The simplest option is to treat it as a rejection. Users aren't going to be dreaming up (choosing a recent article at random) URIs like /politics/federal/chiefs-of-ontario-says-trudeau-s-carbon-price-is-discriminatory-and-demand-a-review/article_9c995f63-1e26-56c6-9048-79781a9b649c.html in order to get there without some referring party.
Negotiations between Google/Meta and the news organization when defining the service contract can explore alternative options (access token, for example) should it be an imperative, for some reason, that the referrer still be inaccessible. People are allowed to talk to each other.
If that case is beyond "who cares?", which I suspect is not, once the user is granted access to the news the first time then they can be given subsequent access regardless of referrer.
Users are going to be opening links from emails, SMS/MMS/RCS, other apps, and sites which do care about their users' privacy so, yes, this would be a problem for many people.
It can only be a problem for the news agencies – and only if those users are a significant number to impact profitability. If those users don't matter, restricting their access doesn't matter. Who cares if someone who isn't helping your bottom line can't access the content you expect payment for? That’s the whole point of this – to keep out those who are not helping the news business.

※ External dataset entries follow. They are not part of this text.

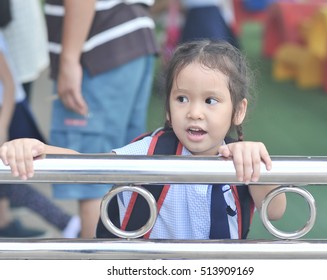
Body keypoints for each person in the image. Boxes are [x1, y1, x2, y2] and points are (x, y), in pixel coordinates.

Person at [0, 40, 287, 239]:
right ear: (167, 106)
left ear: (238, 110)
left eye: (211, 100)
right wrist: (36, 149)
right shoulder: (151, 150)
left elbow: (275, 210)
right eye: (182, 98)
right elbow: (89, 167)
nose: (194, 112)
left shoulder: (238, 159)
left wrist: (256, 161)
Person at [43, 0, 158, 238]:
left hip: (97, 47)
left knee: (93, 176)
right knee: (125, 173)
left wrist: (69, 60)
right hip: (131, 37)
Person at [0, 31, 80, 238]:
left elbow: (9, 85)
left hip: (6, 113)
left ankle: (68, 223)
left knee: (12, 174)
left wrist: (2, 126)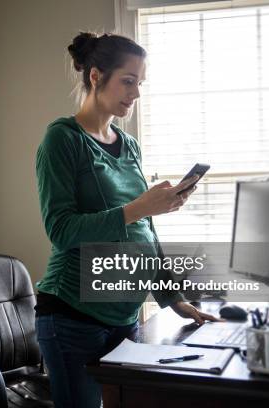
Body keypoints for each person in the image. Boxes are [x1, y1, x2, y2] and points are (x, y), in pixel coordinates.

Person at [34, 32, 219, 408]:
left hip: (125, 316)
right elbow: (61, 230)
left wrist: (172, 298)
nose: (135, 94)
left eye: (140, 84)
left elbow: (143, 230)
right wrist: (139, 208)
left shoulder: (129, 144)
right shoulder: (62, 139)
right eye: (128, 81)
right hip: (73, 316)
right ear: (96, 76)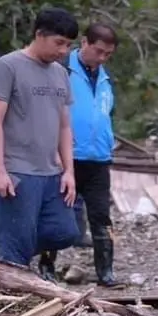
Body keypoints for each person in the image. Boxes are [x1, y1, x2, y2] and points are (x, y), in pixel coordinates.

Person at [0, 8, 82, 269]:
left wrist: (69, 171)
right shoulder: (8, 66)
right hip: (17, 171)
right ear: (39, 34)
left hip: (51, 172)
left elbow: (64, 125)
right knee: (17, 247)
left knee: (66, 231)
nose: (63, 51)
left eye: (68, 45)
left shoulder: (60, 73)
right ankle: (6, 279)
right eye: (58, 43)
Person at [38, 23, 121, 285]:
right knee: (55, 212)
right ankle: (47, 264)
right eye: (99, 51)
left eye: (108, 54)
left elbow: (106, 113)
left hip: (98, 158)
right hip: (66, 156)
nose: (102, 58)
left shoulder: (106, 78)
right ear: (84, 43)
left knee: (101, 216)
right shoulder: (61, 69)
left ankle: (105, 270)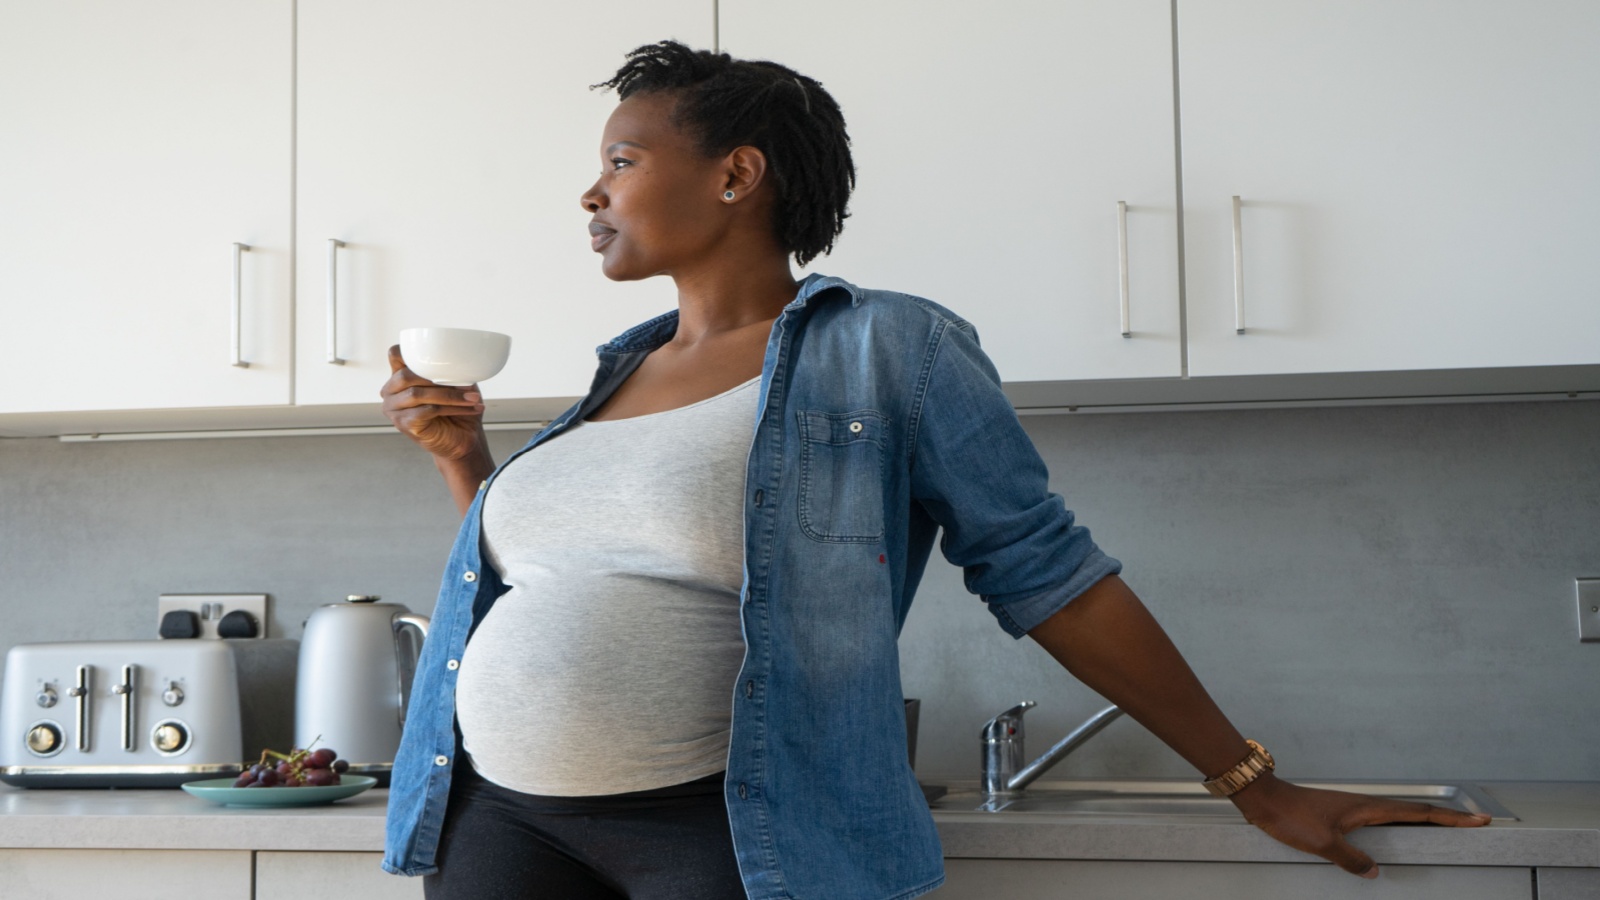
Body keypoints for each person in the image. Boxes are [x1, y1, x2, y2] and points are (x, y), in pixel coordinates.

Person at [378, 40, 1489, 900]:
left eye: (620, 161)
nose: (591, 193)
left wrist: (1252, 783)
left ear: (737, 175)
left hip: (730, 830)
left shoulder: (888, 348)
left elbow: (1047, 572)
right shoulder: (615, 375)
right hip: (494, 818)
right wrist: (465, 461)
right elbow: (551, 587)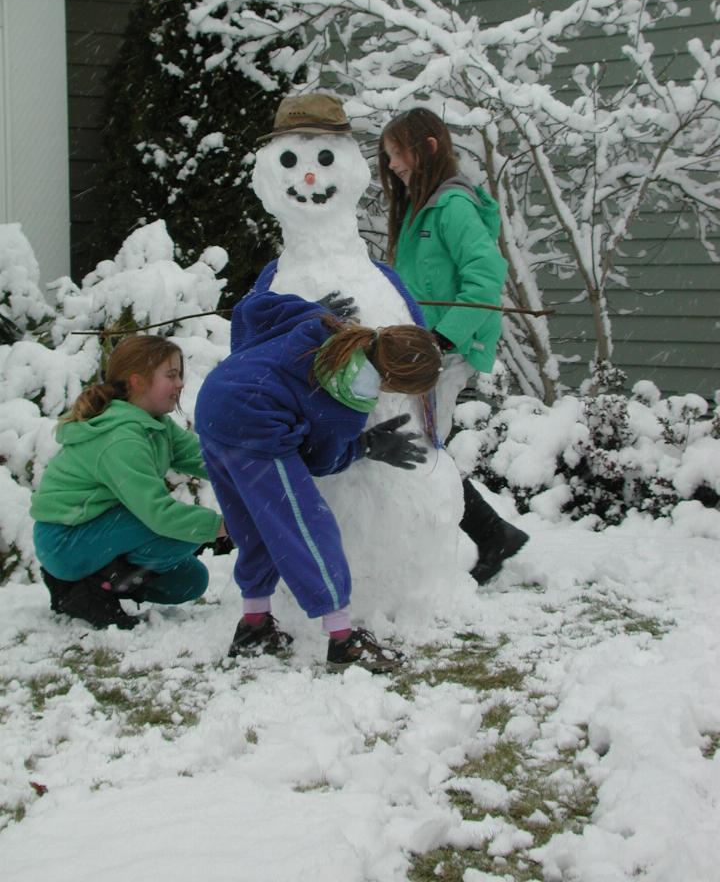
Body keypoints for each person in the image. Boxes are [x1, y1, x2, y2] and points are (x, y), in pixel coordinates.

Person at [195, 288, 441, 674]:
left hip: (213, 406)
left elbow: (250, 307)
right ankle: (343, 641)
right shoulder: (348, 399)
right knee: (306, 525)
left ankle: (254, 625)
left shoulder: (318, 324)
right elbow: (320, 462)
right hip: (254, 429)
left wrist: (303, 316)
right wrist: (366, 446)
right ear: (395, 383)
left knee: (258, 527)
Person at [379, 106, 529, 584]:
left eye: (397, 154)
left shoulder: (452, 205)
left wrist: (443, 339)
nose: (392, 166)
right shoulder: (421, 209)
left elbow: (486, 277)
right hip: (423, 353)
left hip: (447, 351)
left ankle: (458, 548)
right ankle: (493, 534)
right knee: (420, 447)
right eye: (387, 157)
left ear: (428, 148)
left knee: (421, 450)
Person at [31, 335, 226, 630]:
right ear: (137, 382)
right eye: (171, 376)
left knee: (190, 581)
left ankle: (102, 585)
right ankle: (82, 592)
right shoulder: (120, 438)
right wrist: (227, 526)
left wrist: (256, 468)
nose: (180, 384)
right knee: (180, 532)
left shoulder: (156, 424)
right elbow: (158, 514)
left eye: (180, 375)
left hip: (102, 531)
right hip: (65, 540)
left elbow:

Now, each successful entrance into an article via allowable referrer would come with an access token to allow future access absent of referral. When sharing in the small scale, the news agency can simply allow these links to be shared. But if the reach grows wide, suggesting that a major tech source has picked up the link and should be using their contractually settled upon authentication mechanism instead, then the token can be invalidated.
> You should want their views a lot, not try to keep them out!
Views don't pay the bills. They only want viewers who are willing to pay to play (even if by proxy). C-18 ensures that payment is made, else user access is restricted by legal force. Which is the same outcome if it were done by technical force. They don't care about the restrictions on users who are eschewing payment in either case.
Any IM service not operated by a major tech company that the news organization wouldn't also want to collect compensation from is going see such a small number of referrals, who cares? Same goes for the number of people who are going to take the time to hack around it. Who cares?
Negotiations between Google/Meta and the news organization when defining the service contract can explore alternative options (access token, for example) should it be an imperative, for some reason, that the referrer still be inaccessible. People are allowed to talk to each other.